Mozilla Thunderbird

Keith Irwin keith at keithirwin.com
Sun Jan 2 09:13:57 UTC 2005


On Sun, 2005-01-02 at 08:47 +0000, Sean Miller wrote:

> The fact that Ximian Evolution is now called "Novell Evolution" and is 

When I hit the "about" menu item, I see "Evolution 2.1.2, Groupware
Suite, (c) 1999-2004 Novel, Inc, and Others.

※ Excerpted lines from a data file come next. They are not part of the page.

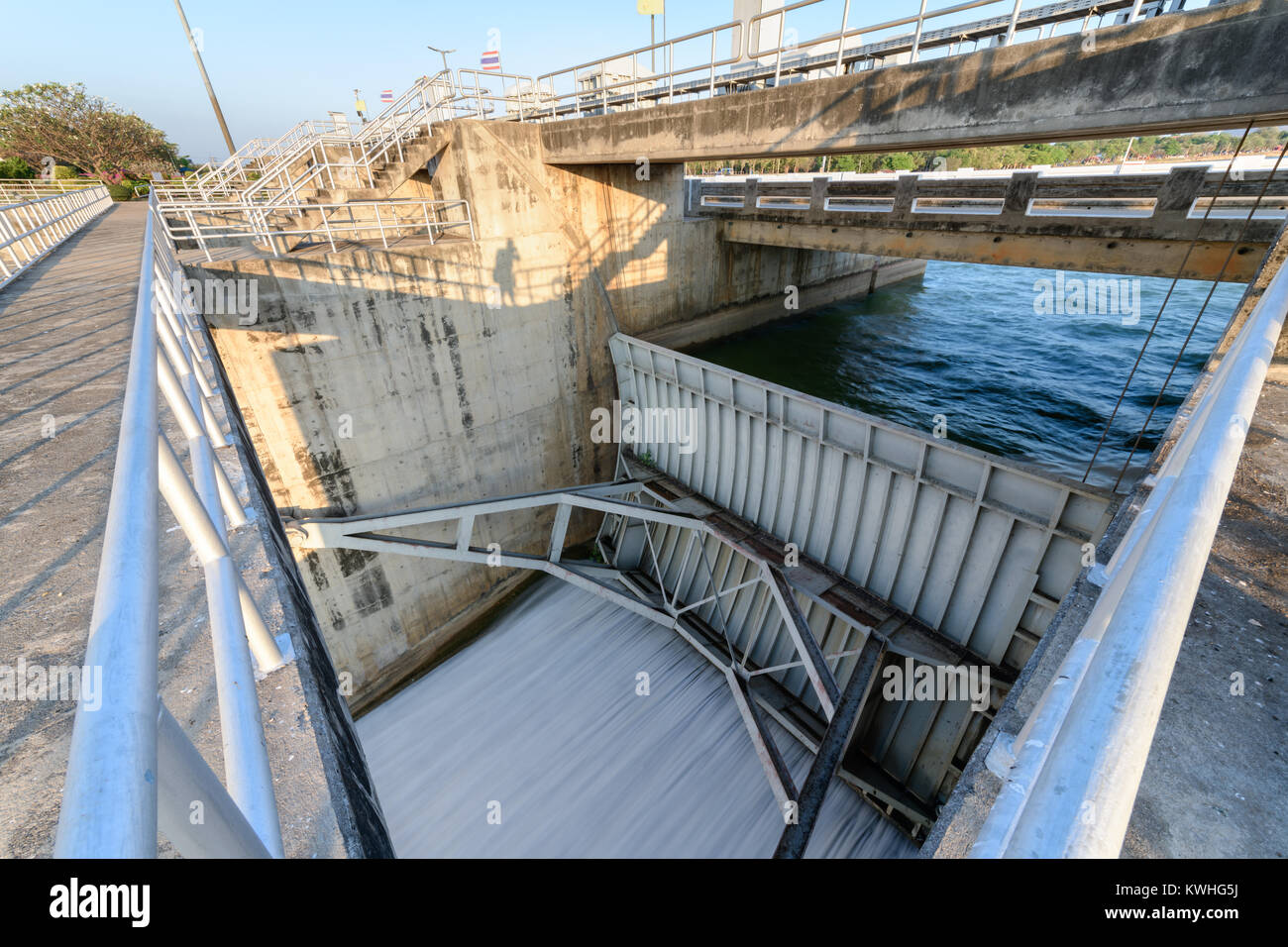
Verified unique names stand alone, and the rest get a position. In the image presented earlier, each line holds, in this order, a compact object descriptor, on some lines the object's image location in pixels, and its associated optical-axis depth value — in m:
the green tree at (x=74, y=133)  35.69
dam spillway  3.80
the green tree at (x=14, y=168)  28.77
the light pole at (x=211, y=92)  18.00
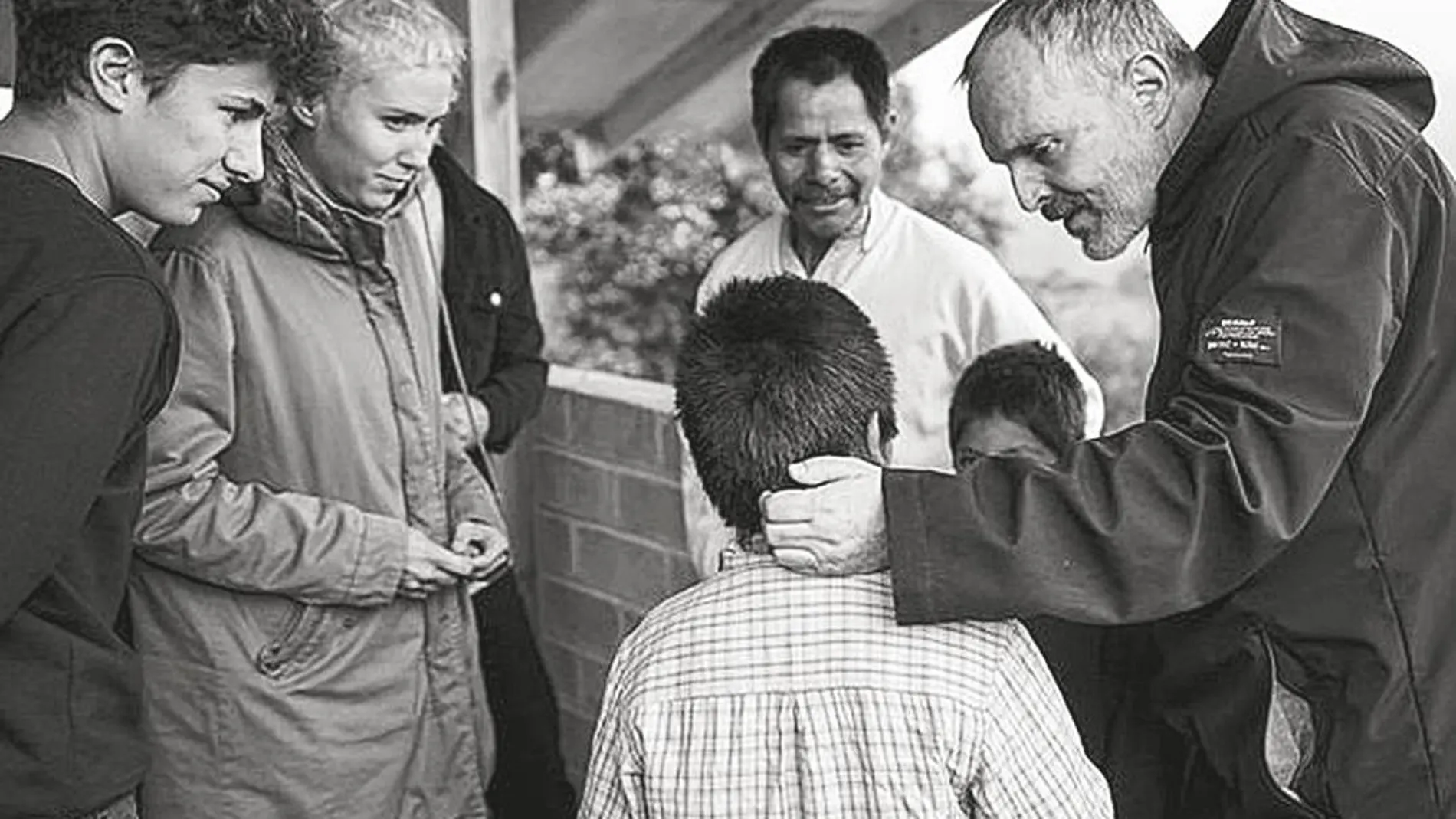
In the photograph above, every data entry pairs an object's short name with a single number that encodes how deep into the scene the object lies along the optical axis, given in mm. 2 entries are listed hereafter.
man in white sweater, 3303
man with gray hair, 2031
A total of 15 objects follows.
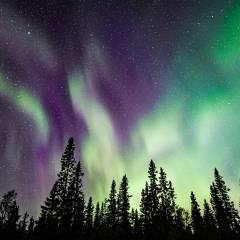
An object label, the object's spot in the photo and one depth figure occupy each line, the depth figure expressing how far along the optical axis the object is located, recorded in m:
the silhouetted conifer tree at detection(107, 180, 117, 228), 62.38
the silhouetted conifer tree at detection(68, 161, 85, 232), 47.02
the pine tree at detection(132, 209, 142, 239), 54.22
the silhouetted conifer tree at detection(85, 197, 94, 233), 77.91
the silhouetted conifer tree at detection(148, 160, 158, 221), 55.00
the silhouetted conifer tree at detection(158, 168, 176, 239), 44.93
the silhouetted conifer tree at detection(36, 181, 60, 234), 29.90
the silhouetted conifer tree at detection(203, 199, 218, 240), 39.75
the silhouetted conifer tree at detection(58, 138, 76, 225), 37.59
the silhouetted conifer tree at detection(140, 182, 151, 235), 57.86
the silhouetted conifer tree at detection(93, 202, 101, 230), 96.92
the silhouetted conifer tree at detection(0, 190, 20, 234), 70.00
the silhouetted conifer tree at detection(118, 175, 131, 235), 57.75
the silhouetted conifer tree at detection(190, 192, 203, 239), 57.46
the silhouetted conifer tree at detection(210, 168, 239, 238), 56.88
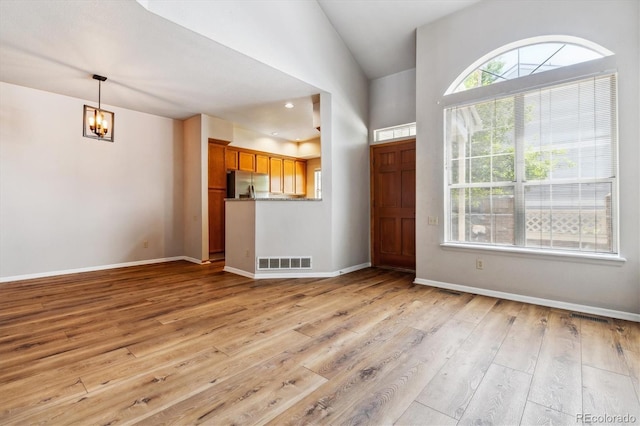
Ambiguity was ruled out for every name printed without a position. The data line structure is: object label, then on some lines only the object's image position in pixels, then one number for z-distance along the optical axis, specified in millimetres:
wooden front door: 4906
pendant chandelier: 3740
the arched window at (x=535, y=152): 2953
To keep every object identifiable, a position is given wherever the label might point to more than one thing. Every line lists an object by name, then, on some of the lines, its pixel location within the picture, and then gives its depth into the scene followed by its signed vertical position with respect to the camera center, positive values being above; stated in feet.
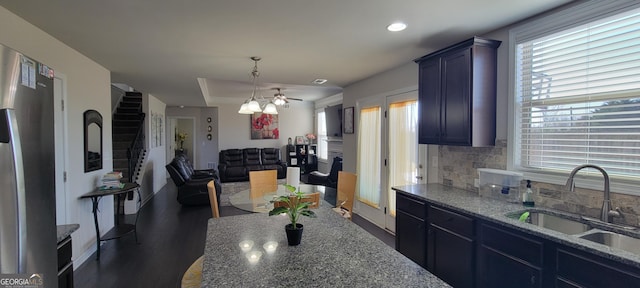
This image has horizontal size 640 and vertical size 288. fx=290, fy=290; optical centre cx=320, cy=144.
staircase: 18.05 +0.31
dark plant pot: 4.98 -1.64
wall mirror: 11.56 -0.03
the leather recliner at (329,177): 20.24 -2.74
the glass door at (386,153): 12.75 -0.68
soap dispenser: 7.54 -1.53
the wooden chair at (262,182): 12.67 -1.91
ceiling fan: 18.34 +2.59
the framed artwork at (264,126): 31.12 +1.42
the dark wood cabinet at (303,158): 31.24 -2.02
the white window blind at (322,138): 30.26 +0.14
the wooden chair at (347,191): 11.16 -2.04
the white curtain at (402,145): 12.65 -0.25
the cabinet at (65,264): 5.48 -2.45
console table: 11.34 -2.96
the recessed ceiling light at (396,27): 8.16 +3.24
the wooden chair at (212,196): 8.70 -1.71
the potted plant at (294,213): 4.99 -1.30
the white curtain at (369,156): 15.37 -0.92
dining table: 9.70 -2.28
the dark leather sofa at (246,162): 26.02 -2.28
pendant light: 11.48 +1.34
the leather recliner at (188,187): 18.38 -3.05
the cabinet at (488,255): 4.94 -2.52
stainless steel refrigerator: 3.48 -0.43
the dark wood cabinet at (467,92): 8.48 +1.45
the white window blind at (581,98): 6.03 +0.99
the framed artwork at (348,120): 17.75 +1.20
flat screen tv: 23.97 +1.58
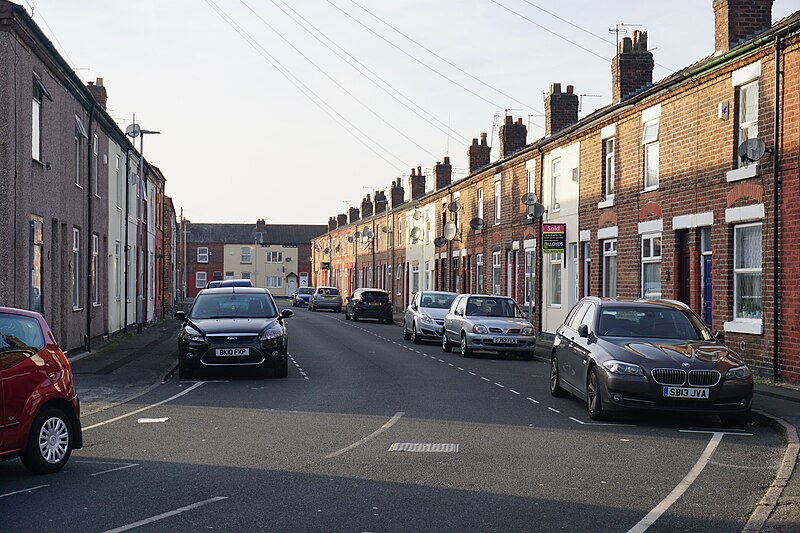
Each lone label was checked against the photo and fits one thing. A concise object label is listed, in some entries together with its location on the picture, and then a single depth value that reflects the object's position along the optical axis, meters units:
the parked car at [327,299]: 62.72
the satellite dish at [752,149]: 16.68
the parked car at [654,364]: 11.52
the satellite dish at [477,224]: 38.16
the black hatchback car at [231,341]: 16.72
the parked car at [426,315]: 28.73
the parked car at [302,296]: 74.81
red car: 8.06
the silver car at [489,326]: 23.27
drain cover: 9.85
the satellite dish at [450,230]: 42.39
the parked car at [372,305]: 45.66
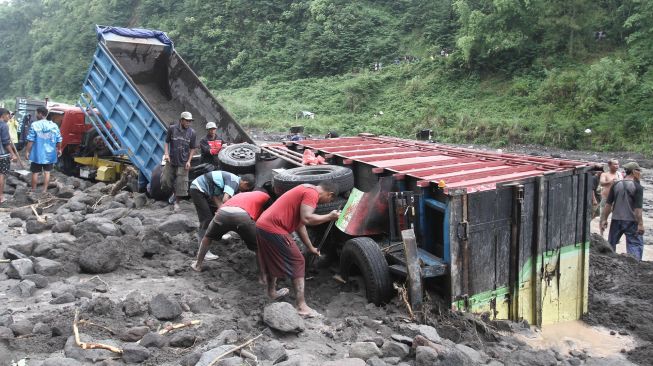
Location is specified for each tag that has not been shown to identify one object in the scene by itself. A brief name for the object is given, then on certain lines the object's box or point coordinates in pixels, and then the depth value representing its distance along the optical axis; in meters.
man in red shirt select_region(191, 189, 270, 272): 5.66
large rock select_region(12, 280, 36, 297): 5.17
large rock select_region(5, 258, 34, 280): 5.57
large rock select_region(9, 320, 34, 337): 4.24
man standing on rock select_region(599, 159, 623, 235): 8.14
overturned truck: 4.93
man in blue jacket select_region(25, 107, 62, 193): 9.69
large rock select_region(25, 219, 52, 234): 7.48
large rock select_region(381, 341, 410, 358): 4.15
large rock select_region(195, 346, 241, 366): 3.77
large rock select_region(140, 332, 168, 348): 4.11
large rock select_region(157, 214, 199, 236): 7.38
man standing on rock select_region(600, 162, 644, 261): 7.36
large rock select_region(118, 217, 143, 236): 7.03
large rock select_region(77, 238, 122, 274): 5.74
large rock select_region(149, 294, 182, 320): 4.67
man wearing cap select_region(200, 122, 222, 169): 8.52
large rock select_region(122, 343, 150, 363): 3.88
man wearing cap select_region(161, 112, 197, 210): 8.32
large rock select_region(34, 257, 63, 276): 5.64
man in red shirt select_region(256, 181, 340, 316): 5.00
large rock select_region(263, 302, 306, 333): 4.46
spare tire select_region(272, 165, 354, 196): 5.69
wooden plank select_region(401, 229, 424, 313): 4.85
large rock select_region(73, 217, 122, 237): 6.92
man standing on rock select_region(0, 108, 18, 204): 9.05
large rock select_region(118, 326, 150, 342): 4.25
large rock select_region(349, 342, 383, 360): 4.09
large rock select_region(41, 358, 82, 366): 3.65
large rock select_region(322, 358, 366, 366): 3.83
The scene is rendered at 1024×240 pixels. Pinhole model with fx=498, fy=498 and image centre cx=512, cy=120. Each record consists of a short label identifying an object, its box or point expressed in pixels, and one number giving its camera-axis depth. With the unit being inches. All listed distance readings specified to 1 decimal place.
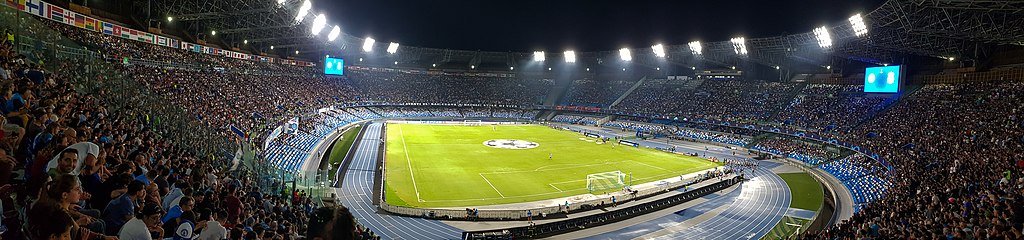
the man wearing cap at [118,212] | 184.7
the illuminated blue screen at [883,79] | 1849.2
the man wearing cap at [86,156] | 207.0
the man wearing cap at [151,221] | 171.6
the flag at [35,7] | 1058.4
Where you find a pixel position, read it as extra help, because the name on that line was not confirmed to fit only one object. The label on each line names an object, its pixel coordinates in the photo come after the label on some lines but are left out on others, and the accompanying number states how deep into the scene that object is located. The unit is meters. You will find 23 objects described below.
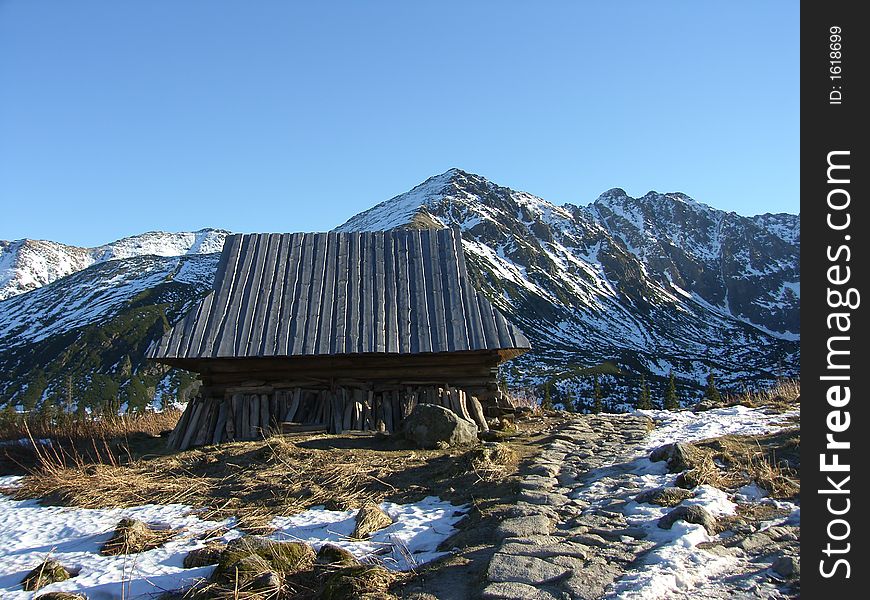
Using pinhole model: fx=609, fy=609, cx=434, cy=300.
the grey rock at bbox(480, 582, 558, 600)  4.40
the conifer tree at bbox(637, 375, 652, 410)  54.97
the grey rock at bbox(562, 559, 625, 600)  4.47
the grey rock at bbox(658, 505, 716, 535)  5.74
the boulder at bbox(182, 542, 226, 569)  5.50
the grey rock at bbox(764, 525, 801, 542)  5.33
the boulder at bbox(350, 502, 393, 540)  6.14
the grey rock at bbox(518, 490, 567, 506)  6.82
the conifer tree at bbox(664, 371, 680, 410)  46.17
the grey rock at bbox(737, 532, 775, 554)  5.14
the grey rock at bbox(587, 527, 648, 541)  5.67
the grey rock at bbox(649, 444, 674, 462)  8.15
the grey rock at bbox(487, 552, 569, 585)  4.67
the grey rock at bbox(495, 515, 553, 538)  5.71
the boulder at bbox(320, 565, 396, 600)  4.61
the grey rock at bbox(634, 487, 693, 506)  6.53
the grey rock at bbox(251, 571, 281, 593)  4.86
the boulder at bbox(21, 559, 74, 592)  5.29
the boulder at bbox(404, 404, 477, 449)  10.47
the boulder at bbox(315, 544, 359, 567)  5.22
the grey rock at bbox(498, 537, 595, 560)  5.14
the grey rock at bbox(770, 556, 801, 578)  4.59
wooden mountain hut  12.67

Except for the groupware
account type, I don't think the word "novel" appears elsewhere in the
actual product.  Just marketing trumpets?

> now being promoted as an integral part of the "Novell Linux Desktop" 
> which is far from GPL, would worry me if I were Ubuntu...

Evolution is part of Gnome both of which are GPL.  The GPL has nothing
to do with any marketing claims Novell might make and in fact, protects
code from being taken by Novell and made proprietary.

These are the freedoms:

        The freedom to run the program, for any purpose. 
        
        The freedom to study how the program works, and adapt it to your
        needs. 

        The freedom to redistribute copies.
        
        The freedom to improve the program, and release your
        improvements to the public, so that the whole community
        benefits. 
        
Nothing about price or marketing claims.  Novel can charge $1000 a pop
for a gold-plated disk with gold-leaf documentation.  It's still GPL,
and we still have those freedoms.

(I'm not sure about being able to fork a GPL product and take it
proprietary. I think it's illegal.)

> How long until, having tied Evolution in more closely with their desktop 
> products, Novell decide to charge for it.

In fact, Novell open-sourced the exchange connector which had previously
been proprietary, a small money generator for Ximian.  Since then,
they've created the Groupwise plug-in for integration with their own
suite of projects, and I believe that plugin is also GPL.

I don't think Novell has anything to gain using Microsoft tactics and
everything to lose.  As the concerns expressed by the people on this
thread amply illustrate, one of the biggest marketing advantages of
Linux is that it doesn't allow for the kind of strong-arm, bundling,
integration tactics Microsoft has (hopefully had) been able to use.

> In contrast Thunderbird, and the Mozilla Project, is still firmly 
> committed to GPL.

I think these products are great.  I use them.  But the Gnome folks are
striving in every way possible (and experimenting, making mistakes,
retrenching, trying again, learning from the Apple wizards, etc) to make
using Gnome easier and easier, to lowering the barrier of entry for
potential customers for and users of a Linux desktop.